═══ Data for this task
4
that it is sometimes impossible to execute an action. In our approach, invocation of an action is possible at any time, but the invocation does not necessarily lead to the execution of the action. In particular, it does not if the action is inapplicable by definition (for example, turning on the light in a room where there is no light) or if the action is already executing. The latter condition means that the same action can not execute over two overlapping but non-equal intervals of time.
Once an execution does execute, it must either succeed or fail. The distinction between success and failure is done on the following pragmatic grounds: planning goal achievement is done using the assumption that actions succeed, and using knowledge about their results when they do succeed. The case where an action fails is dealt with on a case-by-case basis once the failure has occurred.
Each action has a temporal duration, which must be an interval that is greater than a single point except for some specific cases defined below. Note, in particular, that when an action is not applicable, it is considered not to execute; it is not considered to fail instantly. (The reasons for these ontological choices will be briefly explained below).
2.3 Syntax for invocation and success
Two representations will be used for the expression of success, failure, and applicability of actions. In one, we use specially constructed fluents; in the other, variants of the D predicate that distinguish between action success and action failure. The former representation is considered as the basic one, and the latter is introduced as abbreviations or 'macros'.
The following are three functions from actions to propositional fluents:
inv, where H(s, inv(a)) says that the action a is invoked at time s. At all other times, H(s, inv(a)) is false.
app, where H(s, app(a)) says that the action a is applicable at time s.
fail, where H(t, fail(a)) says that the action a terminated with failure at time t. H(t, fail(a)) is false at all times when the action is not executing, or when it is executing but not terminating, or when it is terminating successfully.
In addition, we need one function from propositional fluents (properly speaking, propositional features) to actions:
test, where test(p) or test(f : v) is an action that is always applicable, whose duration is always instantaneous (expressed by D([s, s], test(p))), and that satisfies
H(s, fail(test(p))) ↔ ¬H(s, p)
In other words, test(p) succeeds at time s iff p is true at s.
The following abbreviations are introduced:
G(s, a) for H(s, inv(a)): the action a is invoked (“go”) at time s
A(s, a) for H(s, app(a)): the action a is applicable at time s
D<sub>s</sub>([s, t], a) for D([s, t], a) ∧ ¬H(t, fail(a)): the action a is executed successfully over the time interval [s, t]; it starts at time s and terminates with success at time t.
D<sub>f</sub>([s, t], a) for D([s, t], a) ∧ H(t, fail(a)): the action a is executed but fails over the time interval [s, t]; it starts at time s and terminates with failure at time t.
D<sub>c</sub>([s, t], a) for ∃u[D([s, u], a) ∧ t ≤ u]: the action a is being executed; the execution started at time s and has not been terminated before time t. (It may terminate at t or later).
══════
═══ Data for this task
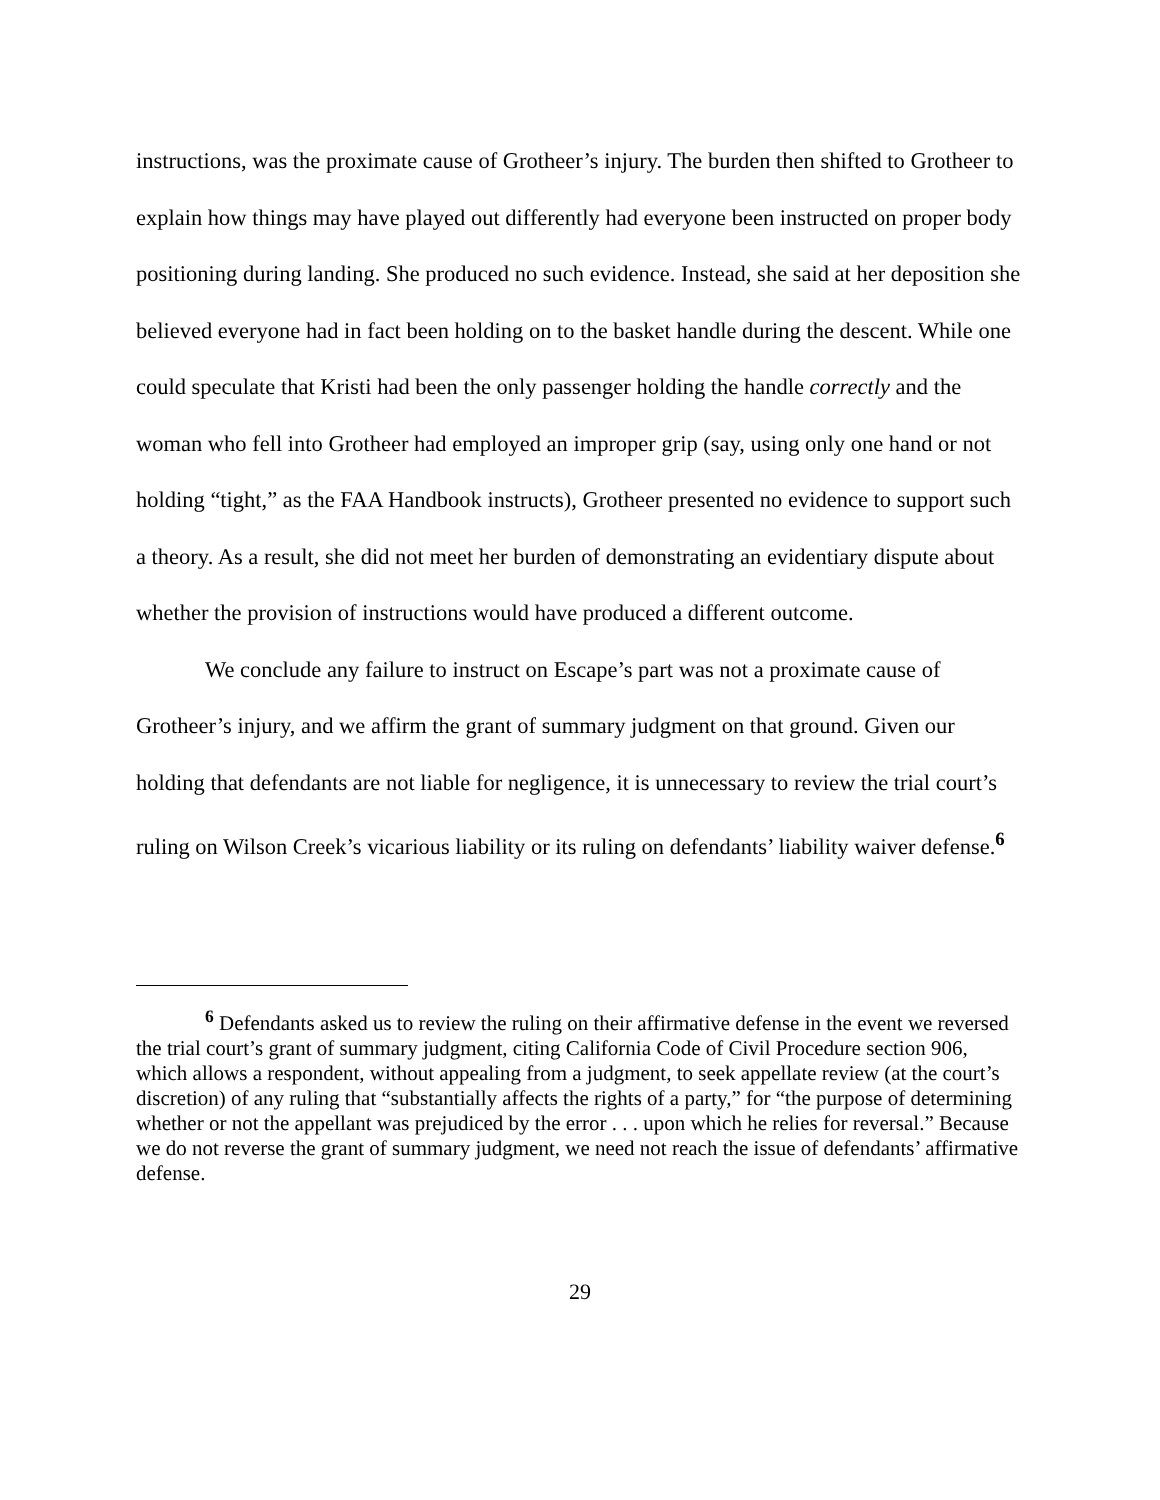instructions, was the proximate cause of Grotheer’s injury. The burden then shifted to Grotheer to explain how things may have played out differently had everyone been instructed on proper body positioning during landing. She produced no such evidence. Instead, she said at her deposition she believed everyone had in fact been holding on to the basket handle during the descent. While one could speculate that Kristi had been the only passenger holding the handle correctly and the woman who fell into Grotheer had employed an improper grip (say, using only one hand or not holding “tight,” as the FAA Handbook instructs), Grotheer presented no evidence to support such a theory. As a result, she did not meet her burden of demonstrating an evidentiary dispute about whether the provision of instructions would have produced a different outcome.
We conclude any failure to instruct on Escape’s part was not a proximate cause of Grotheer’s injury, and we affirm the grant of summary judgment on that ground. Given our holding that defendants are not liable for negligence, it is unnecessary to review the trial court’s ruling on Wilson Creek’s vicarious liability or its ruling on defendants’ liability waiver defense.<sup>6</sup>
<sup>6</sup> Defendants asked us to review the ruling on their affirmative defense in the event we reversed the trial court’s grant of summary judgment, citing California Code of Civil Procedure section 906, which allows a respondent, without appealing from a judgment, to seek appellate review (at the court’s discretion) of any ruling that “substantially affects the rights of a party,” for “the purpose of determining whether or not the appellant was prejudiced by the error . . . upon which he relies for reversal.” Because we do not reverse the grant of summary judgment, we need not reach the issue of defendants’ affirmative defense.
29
══════
Task goal
From the records above, give again exactly the lines running from the line with "Each action has" to the line with "2.3 Syntax for invocation and success", inclusive.

Written response
Each action has a temporal duration, which must be an interval that is greater than a single point except for some specific cases defined below. Note, in particular, that when an action is not applicable, it is considered not to execute; it is not considered to fail instantly. (The reasons for these ontological choices will be briefly explained below).
2.3 Syntax for invocation and success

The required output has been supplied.